Where do we look to attract a more diverse group of students to our program? And what do we do once we find them? These are common questions asked at the departmental level, the reproductive core of our discipline and the place where students enter and engage with universities through their majors. 

Despite growing national support for broadening participation in higher education, increasing university-level commitment to pursue goals of inclusion at their institutions, and widespread agreement with the goal of enhancing diversity within departments, undergraduate and graduate advisors can often find themselves at a loss for where and how to engage potential students from traditionally underrepresented populations.

To launch a process of collecting our current disciplinary insight to directly support the way departments address diversity in geography, the AAG received funding from the National Science Foundation’s Opportunities for Enhancing Diversity in the Geosciences Program for the ALIGNED project.

The three-year pilot study sought to align the needs of university departments and underrepresented students by drawing upon the intellectual wealth of the discipline to inform and transform ways in which departments envision and realize their own goals to enhance diversity.  NSF reviewers called the effort “an innovative and potentially transformative project with substantial merit, a refreshingly creative approach to understanding how we might improve recruitment and retention of underrepresented students in the geoscience- related fields.”

Approach

The pipeline principle— that is, building relationships among educational institutions serving students at different stages from grade school, middle school, secondary, community colleges, undergraduate to graduate levels—is fairly well understood as a framework for recruitment efforts in higher education.

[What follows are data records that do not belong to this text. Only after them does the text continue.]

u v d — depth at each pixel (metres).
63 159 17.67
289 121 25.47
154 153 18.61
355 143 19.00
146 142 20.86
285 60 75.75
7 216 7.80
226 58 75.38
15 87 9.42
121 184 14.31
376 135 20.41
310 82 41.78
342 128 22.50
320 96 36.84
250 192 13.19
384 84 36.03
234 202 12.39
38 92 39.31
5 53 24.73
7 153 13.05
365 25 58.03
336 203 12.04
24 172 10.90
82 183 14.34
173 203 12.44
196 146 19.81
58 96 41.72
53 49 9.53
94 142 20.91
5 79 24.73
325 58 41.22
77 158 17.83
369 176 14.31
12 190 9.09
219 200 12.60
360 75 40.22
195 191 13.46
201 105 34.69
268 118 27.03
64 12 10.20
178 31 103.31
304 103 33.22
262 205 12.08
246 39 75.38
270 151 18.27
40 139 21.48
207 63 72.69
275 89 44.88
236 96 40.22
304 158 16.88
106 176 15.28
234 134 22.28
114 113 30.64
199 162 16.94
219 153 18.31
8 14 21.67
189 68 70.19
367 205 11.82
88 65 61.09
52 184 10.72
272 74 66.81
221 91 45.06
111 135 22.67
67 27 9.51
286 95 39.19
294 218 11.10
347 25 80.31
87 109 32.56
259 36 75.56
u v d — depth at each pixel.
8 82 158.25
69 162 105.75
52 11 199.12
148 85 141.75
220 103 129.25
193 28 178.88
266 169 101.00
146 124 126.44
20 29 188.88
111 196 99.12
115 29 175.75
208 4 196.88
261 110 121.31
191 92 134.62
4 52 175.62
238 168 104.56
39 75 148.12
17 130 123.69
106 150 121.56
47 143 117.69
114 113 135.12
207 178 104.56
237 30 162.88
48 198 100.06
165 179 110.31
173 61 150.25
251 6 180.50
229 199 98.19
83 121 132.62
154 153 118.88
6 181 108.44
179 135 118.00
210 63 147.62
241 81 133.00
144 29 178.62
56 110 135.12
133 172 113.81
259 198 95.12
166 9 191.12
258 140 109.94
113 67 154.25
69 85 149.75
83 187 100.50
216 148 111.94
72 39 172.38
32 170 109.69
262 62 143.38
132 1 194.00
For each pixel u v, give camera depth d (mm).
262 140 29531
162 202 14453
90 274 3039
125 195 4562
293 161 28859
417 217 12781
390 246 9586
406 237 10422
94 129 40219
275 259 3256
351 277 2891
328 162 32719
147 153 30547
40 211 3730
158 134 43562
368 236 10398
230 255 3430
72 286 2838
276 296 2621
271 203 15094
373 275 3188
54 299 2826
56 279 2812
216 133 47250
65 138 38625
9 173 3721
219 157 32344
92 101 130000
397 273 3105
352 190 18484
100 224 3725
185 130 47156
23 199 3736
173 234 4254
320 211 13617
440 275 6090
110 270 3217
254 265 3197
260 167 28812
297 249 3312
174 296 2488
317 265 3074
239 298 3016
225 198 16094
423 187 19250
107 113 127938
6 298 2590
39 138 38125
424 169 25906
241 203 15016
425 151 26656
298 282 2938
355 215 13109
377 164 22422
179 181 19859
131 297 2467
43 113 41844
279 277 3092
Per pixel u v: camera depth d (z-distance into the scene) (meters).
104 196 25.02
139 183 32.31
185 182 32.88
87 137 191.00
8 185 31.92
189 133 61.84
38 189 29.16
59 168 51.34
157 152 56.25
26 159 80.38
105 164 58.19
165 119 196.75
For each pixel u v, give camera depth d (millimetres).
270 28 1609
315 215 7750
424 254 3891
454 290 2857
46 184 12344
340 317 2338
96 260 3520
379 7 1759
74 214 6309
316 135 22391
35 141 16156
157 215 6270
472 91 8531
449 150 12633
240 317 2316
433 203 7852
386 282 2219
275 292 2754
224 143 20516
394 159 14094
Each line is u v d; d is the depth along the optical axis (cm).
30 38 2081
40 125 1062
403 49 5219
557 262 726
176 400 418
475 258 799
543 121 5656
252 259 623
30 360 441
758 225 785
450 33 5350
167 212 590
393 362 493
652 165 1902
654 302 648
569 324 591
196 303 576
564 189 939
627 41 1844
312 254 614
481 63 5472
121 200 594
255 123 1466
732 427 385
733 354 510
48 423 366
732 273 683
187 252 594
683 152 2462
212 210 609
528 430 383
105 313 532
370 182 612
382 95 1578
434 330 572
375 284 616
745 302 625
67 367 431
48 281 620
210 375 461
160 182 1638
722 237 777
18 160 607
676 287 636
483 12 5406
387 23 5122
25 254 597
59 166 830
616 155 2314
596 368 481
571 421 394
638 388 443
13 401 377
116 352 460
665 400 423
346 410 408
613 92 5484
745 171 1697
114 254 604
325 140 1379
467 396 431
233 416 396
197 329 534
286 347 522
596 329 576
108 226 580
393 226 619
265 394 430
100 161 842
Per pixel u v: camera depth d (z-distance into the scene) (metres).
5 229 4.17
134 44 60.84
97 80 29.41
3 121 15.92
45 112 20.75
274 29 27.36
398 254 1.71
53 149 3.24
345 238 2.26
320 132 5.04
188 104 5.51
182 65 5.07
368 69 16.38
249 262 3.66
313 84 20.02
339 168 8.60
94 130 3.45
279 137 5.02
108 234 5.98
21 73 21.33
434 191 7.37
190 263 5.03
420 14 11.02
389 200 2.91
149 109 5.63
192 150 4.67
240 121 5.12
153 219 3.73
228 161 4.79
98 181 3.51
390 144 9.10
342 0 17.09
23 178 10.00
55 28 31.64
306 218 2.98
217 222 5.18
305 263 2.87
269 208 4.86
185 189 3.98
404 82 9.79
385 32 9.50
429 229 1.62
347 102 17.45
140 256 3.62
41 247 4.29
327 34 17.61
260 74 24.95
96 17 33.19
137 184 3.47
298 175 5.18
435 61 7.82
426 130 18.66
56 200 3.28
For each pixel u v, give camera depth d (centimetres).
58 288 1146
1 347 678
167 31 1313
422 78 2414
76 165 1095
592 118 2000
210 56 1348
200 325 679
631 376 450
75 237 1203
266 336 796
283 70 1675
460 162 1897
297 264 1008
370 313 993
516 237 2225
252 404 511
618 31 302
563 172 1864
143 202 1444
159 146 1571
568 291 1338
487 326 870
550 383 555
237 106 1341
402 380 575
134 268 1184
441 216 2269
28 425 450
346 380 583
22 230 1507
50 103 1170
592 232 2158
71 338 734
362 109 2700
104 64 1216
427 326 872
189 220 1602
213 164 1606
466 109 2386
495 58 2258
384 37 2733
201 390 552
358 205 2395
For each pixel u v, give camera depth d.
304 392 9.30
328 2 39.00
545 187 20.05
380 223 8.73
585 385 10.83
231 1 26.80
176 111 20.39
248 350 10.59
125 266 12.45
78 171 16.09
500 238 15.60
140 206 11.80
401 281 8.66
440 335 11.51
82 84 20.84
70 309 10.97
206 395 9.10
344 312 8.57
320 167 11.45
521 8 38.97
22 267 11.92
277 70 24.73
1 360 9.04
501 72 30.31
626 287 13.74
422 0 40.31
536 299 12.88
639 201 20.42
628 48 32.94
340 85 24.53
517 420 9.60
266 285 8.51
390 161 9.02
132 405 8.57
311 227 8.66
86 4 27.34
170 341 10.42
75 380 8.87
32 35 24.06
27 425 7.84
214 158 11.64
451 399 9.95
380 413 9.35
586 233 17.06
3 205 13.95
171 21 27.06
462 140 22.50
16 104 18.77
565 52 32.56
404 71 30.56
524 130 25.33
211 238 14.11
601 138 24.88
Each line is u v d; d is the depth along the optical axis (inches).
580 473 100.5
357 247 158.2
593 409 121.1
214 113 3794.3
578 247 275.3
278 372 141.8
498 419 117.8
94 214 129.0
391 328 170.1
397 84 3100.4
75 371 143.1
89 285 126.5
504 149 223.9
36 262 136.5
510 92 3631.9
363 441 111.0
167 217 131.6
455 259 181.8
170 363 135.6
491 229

However, it is often overlooked how such pipelines are spatial in nature, and how characteristics of place impact recruitment outcomes and retention rates. Where universities are, where prospective students are coming from or might come from, and the dynamic of these origins and destinations matter a great deal. It is also important to recognize the varied starting points for many departments: a small liberal arts school in the rural Midwest has different realities to contend with concerning recruitment and retention than an urban commuter school on the east coast.

With this in mind, the ALIGNED project sought to consolidate a set of resources and studies developed over previous years by the AAG to design a toolkit to support departments in their efforts to enhance diversity.